── DATA LISTING ──

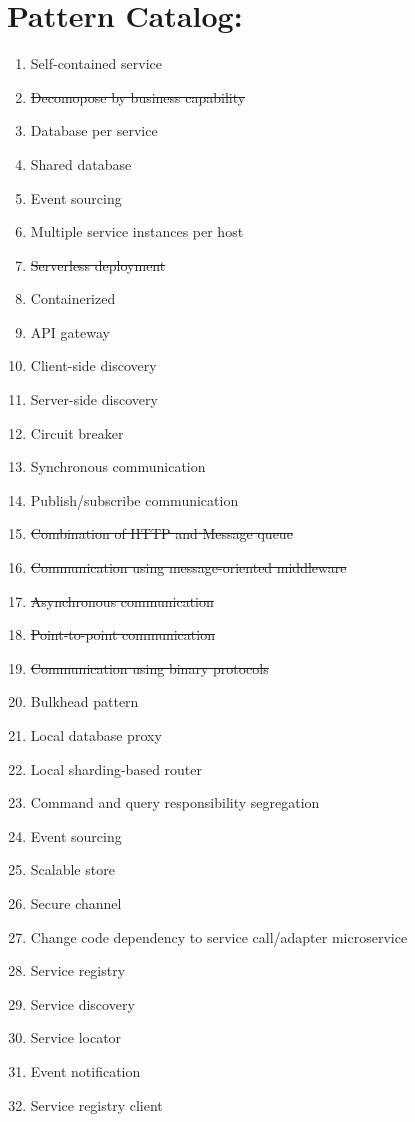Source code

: \documentclass{article}
\theoremstyle{mytheoremstyle}
\theoremstyle{mytheoremstyle}
\theoremstyle{myproblemstyle}
\begin{document}
\section{Pattern Catalog:}
\begin{enumerate}
  \item Self-contained service 
  \item \sout{Decomopose by business capability} 
  \item Database per service 
  \item Shared database 
  \item Event sourcing 
  \item Multiple service instances per host
  \item \sout{Serverless deployment} 
  \item Containerized 
  \item API gateway
  \item Client-side discovery
  \item Server-side discovery 
  \item Circuit breaker
  \item Synchronous communication
  \item Publish/subscribe communication
  \item \sout{Combination of HTTP and Message queue}
  \item \sout{Communication using message-oriented middleware}
  \item \sout{Asynchronous communication}
  \item \sout{Point-to-point communication}
  \item \sout{Communication using binary protocols}
  \item Bulkhead pattern
  \item Local database proxy
  \item Local sharding-based router
  \item Command and query responsibility segregation
  \item Event sourcing 
  \item Scalable store
  \item Secure channel
  \item Change code dependency to service call/adapter microservice 
  \item Service registry 
  \item Service discovery 
  \item Service locator 
  \item Event notification 
  \item Service registry client 

\end{enumerate}
\end{document}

───

## EXERCISE DIRECTIONS
Across the entries above, find the lines with the string "registry" and copy them.

## EXERCISE SOLUTION
  \item Service registry 
  \item Service registry client 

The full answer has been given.